As we find the performance of Bayesian MLE in Figures 7b and 8b is more similar to that of L1000 rather than Bayesian method, we speculate a possible explanation for this phenomenon as follows. Any deterministic method, regardless of its accuracy in modeling, picks a precise number for each peak according to some likelihood function. But in the real data, there are many cases where the peak positions are hard to decide. For example, the smaller peak contains too few reads thus hard to be distinguished from noise, or two peaks are not well separated and their locations have a large uncertainty. In those cases, a deterministic method has a small chance to give large z-scores to genes that are not regulated. Given that only a little fraction of the genes are actually regulated, the quality of highest and lowest z-scores are compromised.
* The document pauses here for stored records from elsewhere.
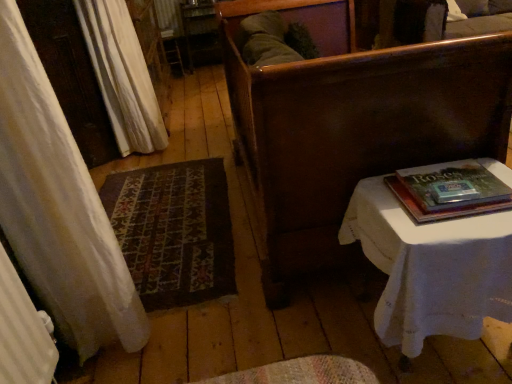
The height and width of the screenshot is (384, 512). I want to click on free space above white cloth-covered table at right (from a real-world perspective), so click(429, 217).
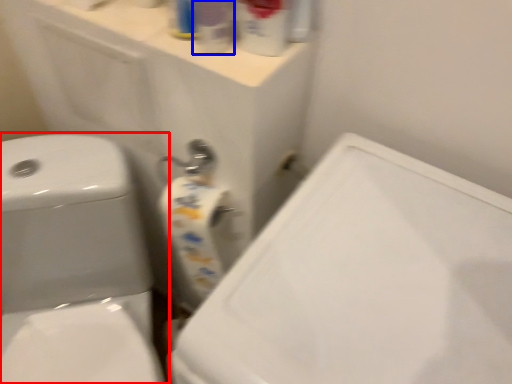
Question: Which object appears farthest to the camera in this image, toilet (highlighted by a red box) or cleaning product (highlighted by a blue box)?

Choices:
 (A) toilet
 (B) cleaning product

Answer: (A)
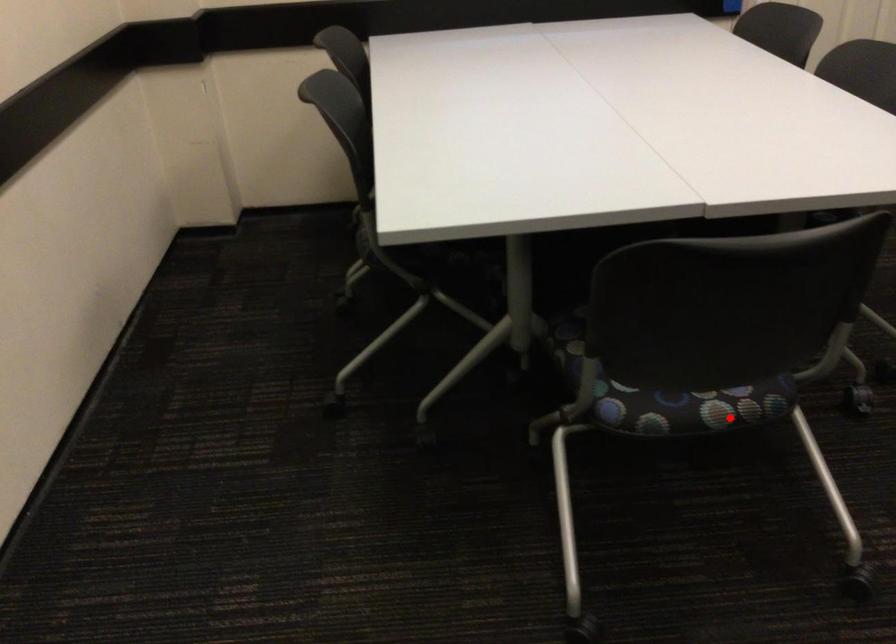
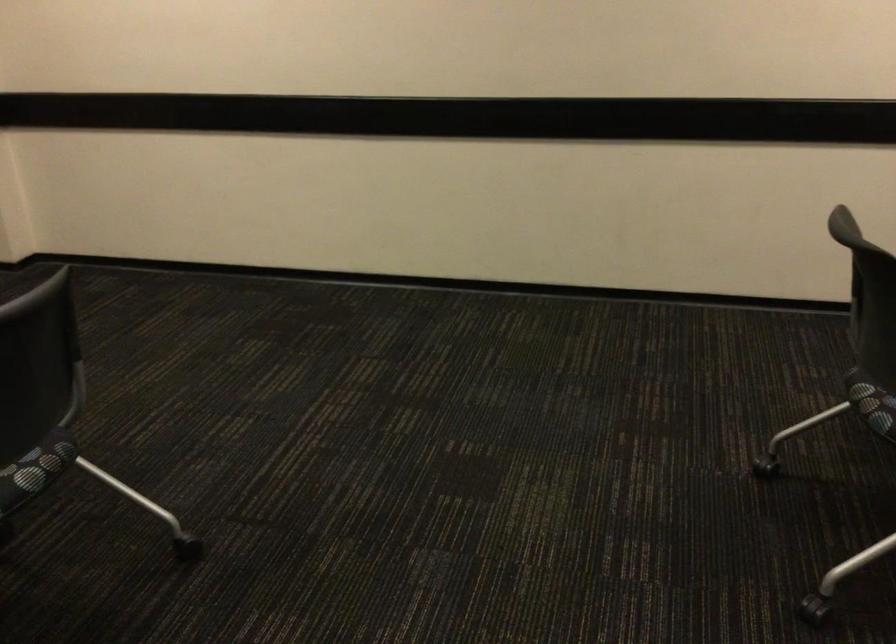
Question: I am providing you with two images of the same scene from different viewpoints. Given a red point in image1, look at the same physical point in image2. Is it:

Choices:
 (A) Closer to the viewpoint
 (B) Farther from the viewpoint

Answer: (B)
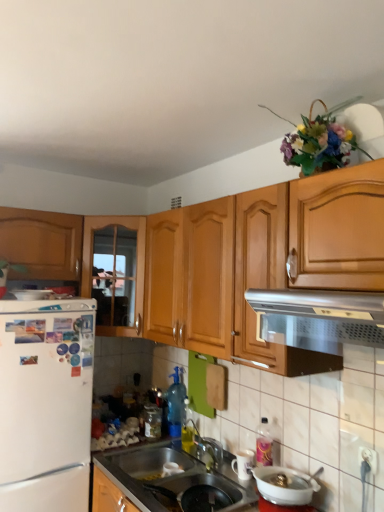
Question: From the image's perspective, is wooden cabinet at left, placed as the second cabinetry when sorted from left to right, over white glossy bowl at lower center, arranged as the 3th appliance when viewed from the left?

Choices:
 (A) no
 (B) yes

Answer: (B)

Question: Is wooden cabinet at left, placed as the second cabinetry when sorted from left to right, at the right side of white glossy bowl at lower center, acting as the 2th appliance starting from the bottom?

Choices:
 (A) no
 (B) yes

Answer: (A)

Question: Is white glossy bowl at lower center, acting as the 2th appliance starting from the bottom, surrounded by wooden cabinet at left, positioned as the first cabinetry in right-to-left order?

Choices:
 (A) yes
 (B) no

Answer: (B)

Question: Does wooden cabinet at left, positioned as the first cabinetry in right-to-left order, appear on the left side of white glossy bowl at lower center, arranged as the 3th appliance when viewed from the left?

Choices:
 (A) yes
 (B) no

Answer: (A)

Question: Is wooden cabinet at left, positioned as the first cabinetry in right-to-left order, facing away from white glossy bowl at lower center, which is the 1th appliance in front-to-back order?

Choices:
 (A) no
 (B) yes

Answer: (A)

Question: From a real-world perspective, is silver metallic vent at upper center above or below white matte refrigerator at left?

Choices:
 (A) above
 (B) below

Answer: (A)

Question: Is silver metallic vent at upper center situated inside white matte refrigerator at left or outside?

Choices:
 (A) outside
 (B) inside

Answer: (A)

Question: Considering the relative positions of silver metallic vent at upper center and white matte refrigerator at left in the image provided, is silver metallic vent at upper center to the left or to the right of white matte refrigerator at left?

Choices:
 (A) right
 (B) left

Answer: (A)

Question: Considering their positions, is silver metallic vent at upper center located in front of or behind white matte refrigerator at left?

Choices:
 (A) behind
 (B) front

Answer: (B)

Question: From their relative heights in the image, would you say white matte refrigerator at left is taller or shorter than transparent plastic spray bottle at center, which is counted as the 2th bottle, starting from the left?

Choices:
 (A) tall
 (B) short

Answer: (A)

Question: In the image, is white matte refrigerator at left positioned in front of or behind transparent plastic spray bottle at center, which is counted as the 2th bottle, starting from the left?

Choices:
 (A) front
 (B) behind

Answer: (A)

Question: Is white matte refrigerator at left wider or thinner than transparent plastic spray bottle at center, the first bottle viewed from the right?

Choices:
 (A) wide
 (B) thin

Answer: (A)

Question: Is white matte refrigerator at left bigger or smaller than transparent plastic spray bottle at center, the first bottle viewed from the right?

Choices:
 (A) big
 (B) small

Answer: (A)

Question: Based on their sizes in the image, would you say white glossy bowl at lower center, arranged as the 3th appliance when viewed from the left, is bigger or smaller than wooden cabinet at left, positioned as the first cabinetry in right-to-left order?

Choices:
 (A) small
 (B) big

Answer: (A)

Question: From the image's perspective, is white glossy bowl at lower center, arranged as the 3th appliance when viewed from the left, positioned above or below wooden cabinet at left, placed as the second cabinetry when sorted from left to right?

Choices:
 (A) below
 (B) above

Answer: (A)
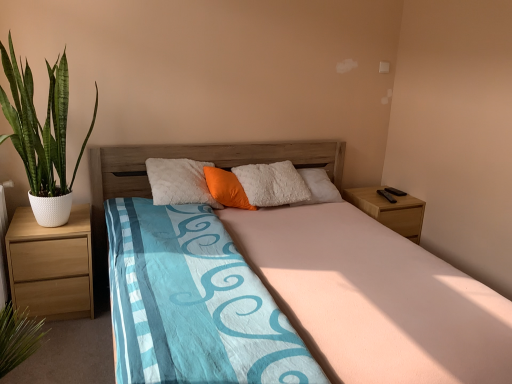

In this paper, we used GSEA as a robust signature comparison method and top up/downregulated genes as the feature for a sample, which is a widely accepted non-parametric way to compare expression profiles. But with changes we made in the signature generation process, different comparison algorithm can be developed to better capture information in signatures.

5 Conclusion

We developed the Bayesian signature detection pipeline to generate robust z-score profiles from L1000 assay data. The new Bayesian approach has demonstrate high accuracy and robustness in signature detection, which will give better representation for perturbagens. Perturbagen signatures produced by this pipeline will largely facilitate in silico drug screening and repurposing, finding possible drug targets for different diseases and help understanding gene functions.

Funding

This work was supported by the National Library of Medicine (NLM) [R01LM011986]; the National Institute of General Medical Sciences (NIGMS) [R01GM122845]; National Institute on Aging of the National Institute of Health (NIH) [R01AD057555]; and CUNY High Performance Computing Center.

Conflict of Interest: none declared.